::: Provided entries
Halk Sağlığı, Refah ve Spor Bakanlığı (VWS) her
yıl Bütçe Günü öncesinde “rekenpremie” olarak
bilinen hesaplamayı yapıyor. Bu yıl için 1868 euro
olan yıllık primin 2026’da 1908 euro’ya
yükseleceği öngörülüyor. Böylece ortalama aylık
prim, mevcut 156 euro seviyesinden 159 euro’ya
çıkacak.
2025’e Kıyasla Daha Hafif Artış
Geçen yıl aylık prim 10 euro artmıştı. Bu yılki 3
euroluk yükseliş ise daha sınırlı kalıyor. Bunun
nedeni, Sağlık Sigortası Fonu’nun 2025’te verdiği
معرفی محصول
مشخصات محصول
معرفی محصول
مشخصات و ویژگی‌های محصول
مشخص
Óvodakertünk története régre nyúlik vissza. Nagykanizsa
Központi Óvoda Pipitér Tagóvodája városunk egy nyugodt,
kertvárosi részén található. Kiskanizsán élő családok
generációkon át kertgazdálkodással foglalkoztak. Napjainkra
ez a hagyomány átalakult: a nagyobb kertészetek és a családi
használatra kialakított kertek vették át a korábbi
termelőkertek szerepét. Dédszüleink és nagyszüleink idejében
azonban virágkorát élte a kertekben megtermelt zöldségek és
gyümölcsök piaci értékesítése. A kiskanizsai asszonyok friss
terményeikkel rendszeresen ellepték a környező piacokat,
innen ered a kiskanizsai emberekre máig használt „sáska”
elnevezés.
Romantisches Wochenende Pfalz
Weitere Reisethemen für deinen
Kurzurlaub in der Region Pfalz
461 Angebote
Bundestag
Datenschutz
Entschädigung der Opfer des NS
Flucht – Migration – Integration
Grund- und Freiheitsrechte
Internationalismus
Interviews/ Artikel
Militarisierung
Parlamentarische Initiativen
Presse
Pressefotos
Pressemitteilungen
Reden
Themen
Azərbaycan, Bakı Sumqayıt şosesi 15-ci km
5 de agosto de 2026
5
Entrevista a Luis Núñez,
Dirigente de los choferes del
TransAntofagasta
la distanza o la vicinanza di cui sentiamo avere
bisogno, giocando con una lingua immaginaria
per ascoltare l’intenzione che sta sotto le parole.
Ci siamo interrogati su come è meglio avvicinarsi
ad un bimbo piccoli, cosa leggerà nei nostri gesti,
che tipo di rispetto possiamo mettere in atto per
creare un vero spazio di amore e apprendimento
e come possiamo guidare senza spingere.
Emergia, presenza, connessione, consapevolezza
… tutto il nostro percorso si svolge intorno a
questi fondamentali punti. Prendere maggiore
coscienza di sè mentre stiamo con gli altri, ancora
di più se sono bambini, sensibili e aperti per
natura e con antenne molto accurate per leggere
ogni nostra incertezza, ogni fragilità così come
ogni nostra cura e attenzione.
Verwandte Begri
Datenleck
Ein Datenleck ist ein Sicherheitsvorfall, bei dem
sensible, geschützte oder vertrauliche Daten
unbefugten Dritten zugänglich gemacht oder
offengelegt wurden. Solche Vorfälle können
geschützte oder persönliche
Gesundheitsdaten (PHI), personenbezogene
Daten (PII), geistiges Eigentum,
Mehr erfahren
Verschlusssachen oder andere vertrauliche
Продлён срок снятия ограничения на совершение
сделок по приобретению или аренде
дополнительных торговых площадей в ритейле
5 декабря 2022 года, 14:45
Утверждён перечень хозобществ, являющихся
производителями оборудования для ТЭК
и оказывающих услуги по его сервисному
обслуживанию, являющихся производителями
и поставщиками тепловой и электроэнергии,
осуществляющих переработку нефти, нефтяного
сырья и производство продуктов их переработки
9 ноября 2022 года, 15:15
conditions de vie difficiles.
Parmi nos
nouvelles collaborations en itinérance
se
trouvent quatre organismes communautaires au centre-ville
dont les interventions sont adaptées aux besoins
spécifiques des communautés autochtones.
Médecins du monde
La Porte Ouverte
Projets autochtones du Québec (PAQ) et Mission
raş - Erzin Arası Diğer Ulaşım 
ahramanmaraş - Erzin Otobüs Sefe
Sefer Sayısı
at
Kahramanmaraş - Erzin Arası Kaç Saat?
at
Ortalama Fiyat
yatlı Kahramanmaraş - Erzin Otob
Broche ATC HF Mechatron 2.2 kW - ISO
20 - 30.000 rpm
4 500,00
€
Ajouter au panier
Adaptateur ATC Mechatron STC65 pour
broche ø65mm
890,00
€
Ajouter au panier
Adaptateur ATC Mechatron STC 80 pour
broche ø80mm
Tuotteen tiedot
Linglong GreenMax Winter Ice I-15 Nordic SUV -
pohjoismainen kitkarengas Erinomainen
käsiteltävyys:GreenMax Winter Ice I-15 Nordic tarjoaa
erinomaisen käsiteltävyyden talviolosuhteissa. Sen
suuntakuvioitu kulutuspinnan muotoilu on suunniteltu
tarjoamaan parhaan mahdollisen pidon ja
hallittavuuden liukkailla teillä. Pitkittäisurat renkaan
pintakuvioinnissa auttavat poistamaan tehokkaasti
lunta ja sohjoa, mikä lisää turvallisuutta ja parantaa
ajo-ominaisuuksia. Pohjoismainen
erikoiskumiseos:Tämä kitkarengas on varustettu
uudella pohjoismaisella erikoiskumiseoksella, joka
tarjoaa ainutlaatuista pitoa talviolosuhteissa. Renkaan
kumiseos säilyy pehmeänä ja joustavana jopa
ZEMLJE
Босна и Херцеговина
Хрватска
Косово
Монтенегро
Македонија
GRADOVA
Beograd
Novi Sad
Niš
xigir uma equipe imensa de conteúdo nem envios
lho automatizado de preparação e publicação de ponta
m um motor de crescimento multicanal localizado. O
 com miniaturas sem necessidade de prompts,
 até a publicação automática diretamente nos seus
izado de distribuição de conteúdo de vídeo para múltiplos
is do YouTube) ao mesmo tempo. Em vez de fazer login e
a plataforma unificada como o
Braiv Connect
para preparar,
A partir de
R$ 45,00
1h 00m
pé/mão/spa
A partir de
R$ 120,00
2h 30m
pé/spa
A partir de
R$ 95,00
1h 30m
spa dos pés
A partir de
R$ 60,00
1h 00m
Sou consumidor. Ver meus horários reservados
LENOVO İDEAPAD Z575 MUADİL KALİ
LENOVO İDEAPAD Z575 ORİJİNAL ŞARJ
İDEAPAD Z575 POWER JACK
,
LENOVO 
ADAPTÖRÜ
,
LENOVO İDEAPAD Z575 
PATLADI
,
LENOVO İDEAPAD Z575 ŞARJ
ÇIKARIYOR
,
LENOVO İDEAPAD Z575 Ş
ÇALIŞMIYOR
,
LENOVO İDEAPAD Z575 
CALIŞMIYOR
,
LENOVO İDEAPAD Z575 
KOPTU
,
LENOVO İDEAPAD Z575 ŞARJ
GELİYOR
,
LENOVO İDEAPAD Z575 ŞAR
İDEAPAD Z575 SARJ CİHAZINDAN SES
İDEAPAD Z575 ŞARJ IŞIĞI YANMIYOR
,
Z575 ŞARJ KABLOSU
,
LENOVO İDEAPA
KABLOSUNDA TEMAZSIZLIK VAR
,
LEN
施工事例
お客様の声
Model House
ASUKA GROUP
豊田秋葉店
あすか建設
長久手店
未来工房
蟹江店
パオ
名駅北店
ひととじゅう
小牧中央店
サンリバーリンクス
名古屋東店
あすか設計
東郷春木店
::::::
Work to complete: Go through the records and repeat each one exactly as written.

Answer for this exercise:
Halk Sağlığı, Refah ve Spor Bakanlığı (VWS) her
yıl Bütçe Günü öncesinde “rekenpremie” olarak
bilinen hesaplamayı yapıyor. Bu yıl için 1868 euro
olan yıllık primin 2026’da 1908 euro’ya
yükseleceği öngörülüyor. Böylece ortalama aylık
prim, mevcut 156 euro seviyesinden 159 euro’ya
çıkacak.
2025’e Kıyasla Daha Hafif Artış
Geçen yıl aylık prim 10 euro artmıştı. Bu yılki 3
euroluk yükseliş ise daha sınırlı kalıyor. Bunun
nedeni, Sağlık Sigortası Fonu’nun 2025’te verdiği
معرفی محصول
مشخصات محصول
معرفی محصول
مشخصات و ویژگی‌های محصول
مشخص
Óvodakertünk története régre nyúlik vissza. Nagykanizsa
Központi Óvoda Pipitér Tagóvodája városunk egy nyugodt,
kertvárosi részén található. Kiskanizsán élő családok
generációkon át kertgazdálkodással foglalkoztak. Napjainkra
ez a hagyomány átalakult: a nagyobb kertészetek és a családi
használatra kialakított kertek vették át a korábbi
termelőkertek szerepét. Dédszüleink és nagyszüleink idejében
azonban virágkorát élte a kertekben megtermelt zöldségek és
gyümölcsök piaci értékesítése. A kiskanizsai asszonyok friss
terményeikkel rendszeresen ellepték a környező piacokat,
innen ered a kiskanizsai emberekre máig használt „sáska”
elnevezés.
Romantisches Wochenende Pfalz
Weitere Reisethemen für deinen
Kurzurlaub in der Region Pfalz
461 Angebote
Bundestag
Datenschutz
Entschädigung der Opfer des NS
Flucht – Migration – Integration
Grund- und Freiheitsrechte
Internationalismus
Interviews/ Artikel
Militarisierung
Parlamentarische Initiativen
Presse
Pressefotos
Pressemitteilungen
Reden
Themen
Azərbaycan, Bakı Sumqayıt şosesi 15-ci km
5 de agosto de 2026
5
Entrevista a Luis Núñez,
Dirigente de los choferes del
TransAntofagasta
la distanza o la vicinanza di cui sentiamo avere
bisogno, giocando con una lingua immaginaria
per ascoltare l’intenzione che sta sotto le parole.
Ci siamo interrogati su come è meglio avvicinarsi
ad un bimbo piccoli, cosa leggerà nei nostri gesti,
che tipo di rispetto possiamo mettere in atto per
creare un vero spazio di amore e apprendimento
e come possiamo guidare senza spingere.
Emergia, presenza, connessione, consapevolezza
… tutto il nostro percorso si svolge intorno a
questi fondamentali punti. Prendere maggiore
coscienza di sè mentre stiamo con gli altri, ancora
di più se sono bambini, sensibili e aperti per
natura e con antenne molto accurate per leggere
ogni nostra incertezza, ogni fragilità così come
ogni nostra cura e attenzione.
Verwandte Begri
Datenleck
Ein Datenleck ist ein Sicherheitsvorfall, bei dem
sensible, geschützte oder vertrauliche Daten
unbefugten Dritten zugänglich gemacht oder
offengelegt wurden. Solche Vorfälle können
geschützte oder persönliche
Gesundheitsdaten (PHI), personenbezogene
Daten (PII), geistiges Eigentum,
Mehr erfahren
Verschlusssachen oder andere vertrauliche
Продлён срок снятия ограничения на совершение
сделок по приобретению или аренде
дополнительных торговых площадей в ритейле
5 декабря 2022 года, 14:45
Утверждён перечень хозобществ, являющихся
производителями оборудования для ТЭК
и оказывающих услуги по его сервисному
обслуживанию, являющихся производителями
и поставщиками тепловой и электроэнергии,
осуществляющих переработку нефти, нефтяного
сырья и производство продуктов их переработки
9 ноября 2022 года, 15:15
conditions de vie difficiles.
Parmi nos
nouvelles collaborations en itinérance
se
trouvent quatre organismes communautaires au centre-ville
dont les interventions sont adaptées aux besoins
spécifiques des communautés autochtones.
Médecins du monde
La Porte Ouverte
Projets autochtones du Québec (PAQ) et Mission
raş - Erzin Arası Diğer Ulaşım 
ahramanmaraş - Erzin Otobüs Sefe
Sefer Sayısı
at
Kahramanmaraş - Erzin Arası Kaç Saat?
at
Ortalama Fiyat
yatlı Kahramanmaraş - Erzin Otob
Broche ATC HF Mechatron 2.2 kW - ISO
20 - 30.000 rpm
4 500,00
€
Ajouter au panier
Adaptateur ATC Mechatron STC65 pour
broche ø65mm
890,00
€
Ajouter au panier
Adaptateur ATC Mechatron STC 80 pour
broche ø80mm
Tuotteen tiedot
Linglong GreenMax Winter Ice I-15 Nordic SUV -
pohjoismainen kitkarengas Erinomainen
käsiteltävyys:GreenMax Winter Ice I-15 Nordic tarjoaa
erinomaisen käsiteltävyyden talviolosuhteissa. Sen
suuntakuvioitu kulutuspinnan muotoilu on suunniteltu
tarjoamaan parhaan mahdollisen pidon ja
hallittavuuden liukkailla teillä. Pitkittäisurat renkaan
pintakuvioinnissa auttavat poistamaan tehokkaasti
lunta ja sohjoa, mikä lisää turvallisuutta ja parantaa
ajo-ominaisuuksia. Pohjoismainen
erikoiskumiseos:Tämä kitkarengas on varustettu
uudella pohjoismaisella erikoiskumiseoksella, joka
tarjoaa ainutlaatuista pitoa talviolosuhteissa. Renkaan
kumiseos säilyy pehmeänä ja joustavana jopa
ZEMLJE
Босна и Херцеговина
Хрватска
Косово
Монтенегро
Македонија
GRADOVA
Beograd
Novi Sad
Niš
xigir uma equipe imensa de conteúdo nem envios
lho automatizado de preparação e publicação de ponta
m um motor de crescimento multicanal localizado. O
 com miniaturas sem necessidade de prompts,
 até a publicação automática diretamente nos seus
izado de distribuição de conteúdo de vídeo para múltiplos
is do YouTube) ao mesmo tempo. Em vez de fazer login e
a plataforma unificada como o
Braiv Connect
para preparar,
A partir de
R$ 45,00
1h 00m
pé/mão/spa
A partir de
R$ 120,00
2h 30m
pé/spa
A partir de
R$ 95,00
1h 30m
spa dos pés
A partir de
R$ 60,00
1h 00m
Sou consumidor. Ver meus horários reservados
LENOVO İDEAPAD Z575 MUADİL KALİ
LENOVO İDEAPAD Z575 ORİJİNAL ŞARJ
İDEAPAD Z575 POWER JACK
,
LENOVO 
ADAPTÖRÜ
,
LENOVO İDEAPAD Z575 
PATLADI
,
LENOVO İDEAPAD Z575 ŞARJ
ÇIKARIYOR
,
LENOVO İDEAPAD Z575 Ş
ÇALIŞMIYOR
,
LENOVO İDEAPAD Z575 
CALIŞMIYOR
,
LENOVO İDEAPAD Z575 
KOPTU
,
LENOVO İDEAPAD Z575 ŞARJ
GELİYOR
,
LENOVO İDEAPAD Z575 ŞAR
İDEAPAD Z575 SARJ CİHAZINDAN SES
İDEAPAD Z575 ŞARJ IŞIĞI YANMIYOR
,
Z575 ŞARJ KABLOSU
,
LENOVO İDEAPA
KABLOSUNDA TEMAZSIZLIK VAR
,
LEN
施工事例
お客様の声
Model House
ASUKA GROUP
豊田秋葉店
あすか建設
長久手店
未来工房
蟹江店
パオ
名駅北店
ひととじゅう
小牧中央店
サンリバーリンクス
名古屋東店
あすか設計
東郷春木店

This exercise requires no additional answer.